Aim of the task —
Scan the lines below and report each one containing "size" by copying it.

Records shown —
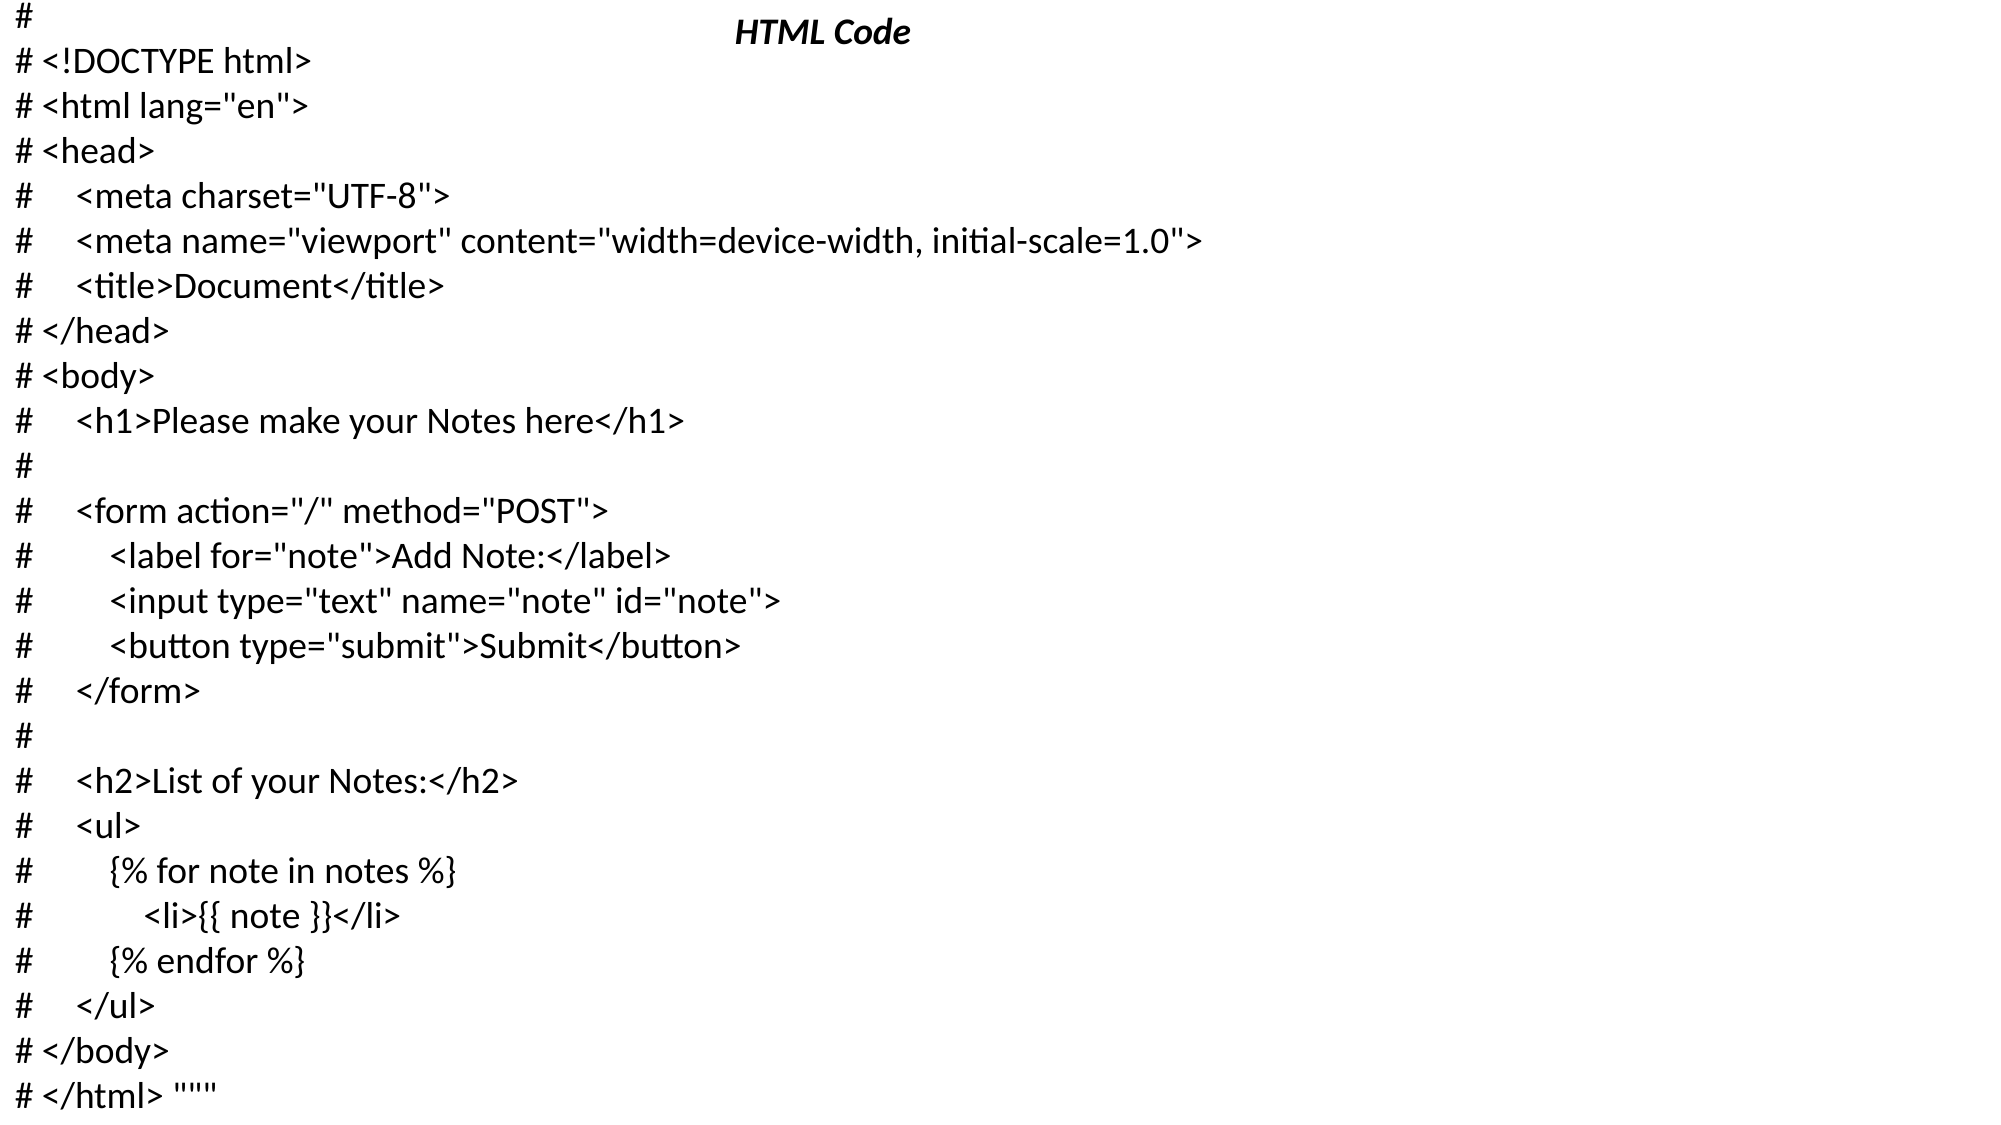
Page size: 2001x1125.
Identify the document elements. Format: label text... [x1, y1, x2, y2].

text_box HTML page # # <!DOCTYPE html> # <html lang="en"> # <head> # <meta charset="UTF-8"> # <meta name="viewport" content="width=device-width, initial-scale=1.0"> # <title>Document</title> # </head> # <body> # <h1>Please make your Notes here</h1> # # <form action="/" method="POST"> # <label for="note">Add Note:</label> # <input type="text" name="note" id="note"> # <button type="submit">Submit</button> # </form> # # <h2>List of your Notes:</h2> # <ul> # {% for note in notes %} # <li>{{ note }}</li> # {% endfor %} # </ul> # </body> # </html> """ [0, 0, 2000, 1124]
text_box HTML Code [720, 0, 1091, 60]
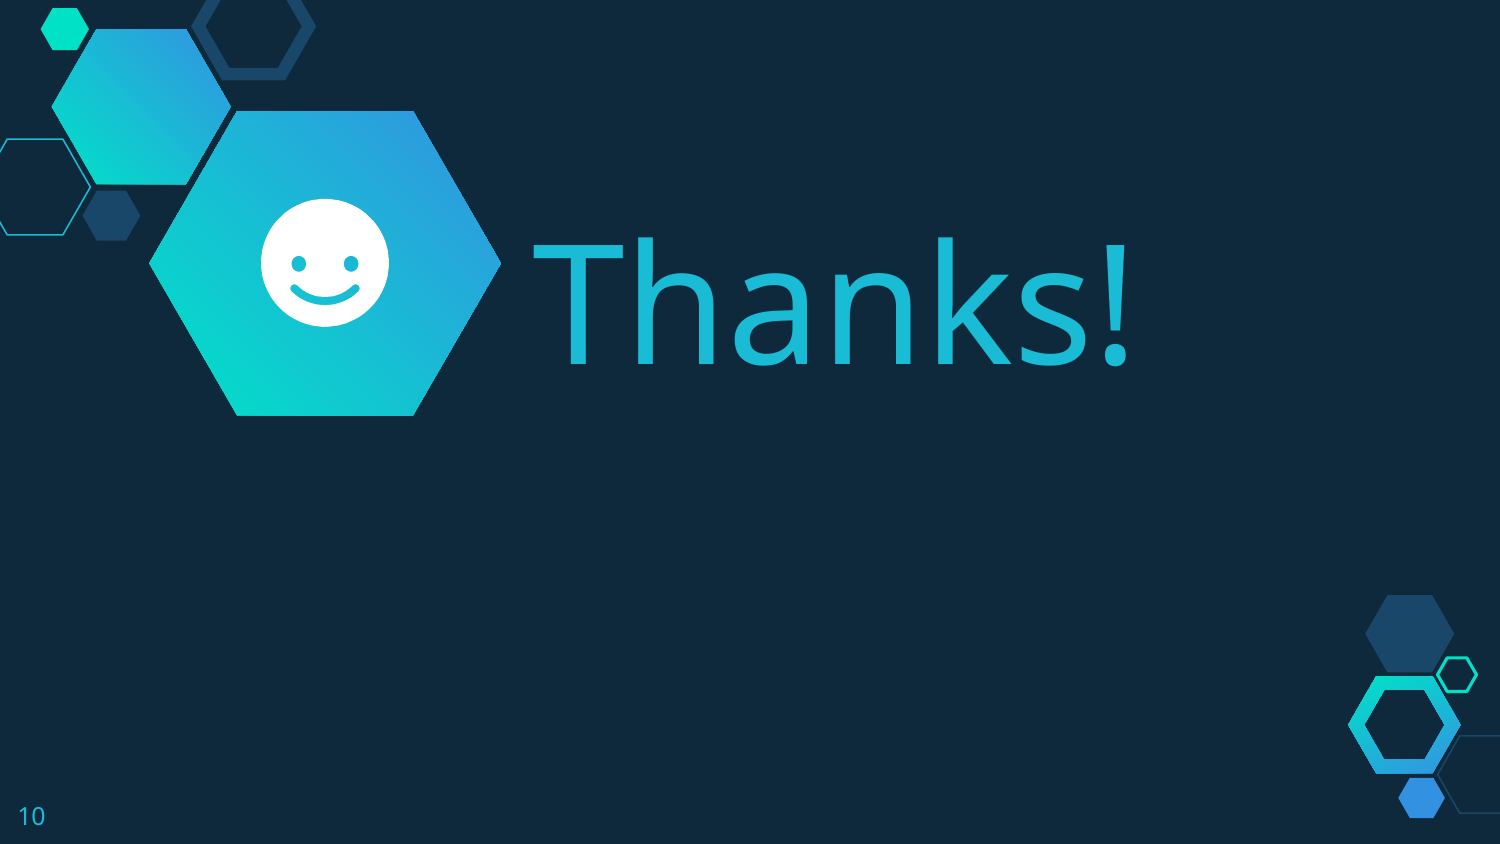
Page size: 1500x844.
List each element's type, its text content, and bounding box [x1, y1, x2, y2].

text_box [149, 111, 501, 416]
slide_number 10 [2, 785, 93, 844]
text_box [261, 198, 389, 327]
title Thanks! [517, 222, 1266, 413]
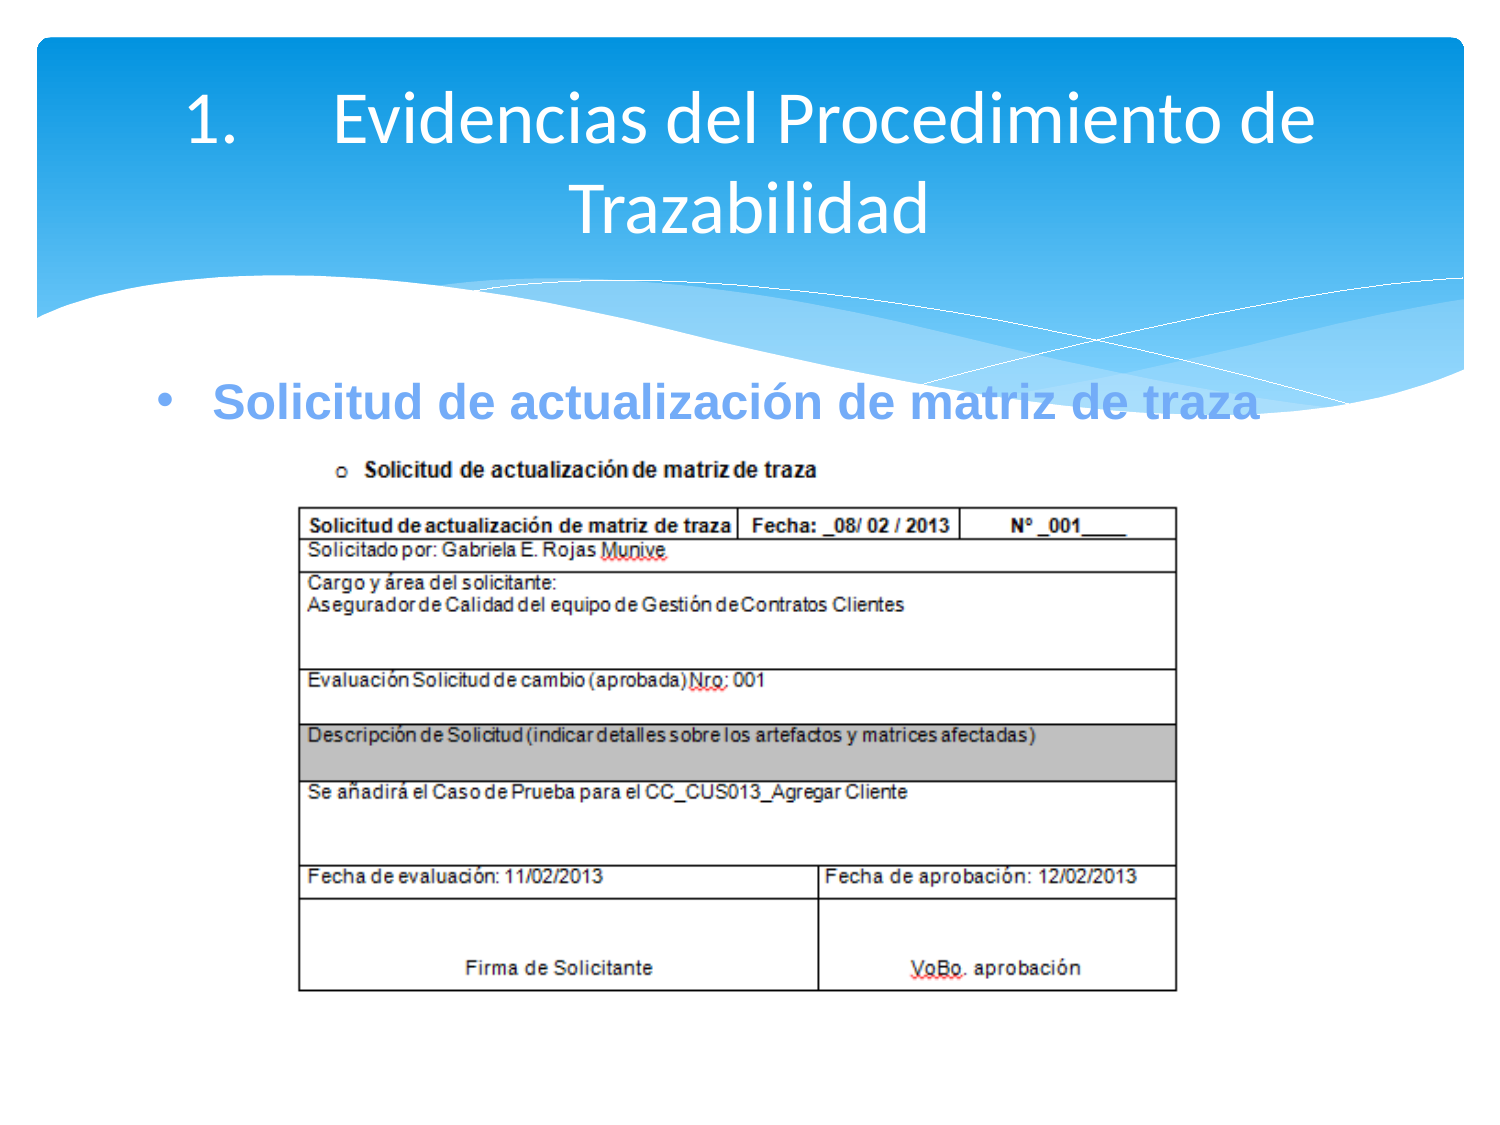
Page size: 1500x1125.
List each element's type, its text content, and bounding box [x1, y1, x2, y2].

Result of the exercise —
Page size: 2001x1125.
Page size: 1500x844.
Page size: 1500x1125.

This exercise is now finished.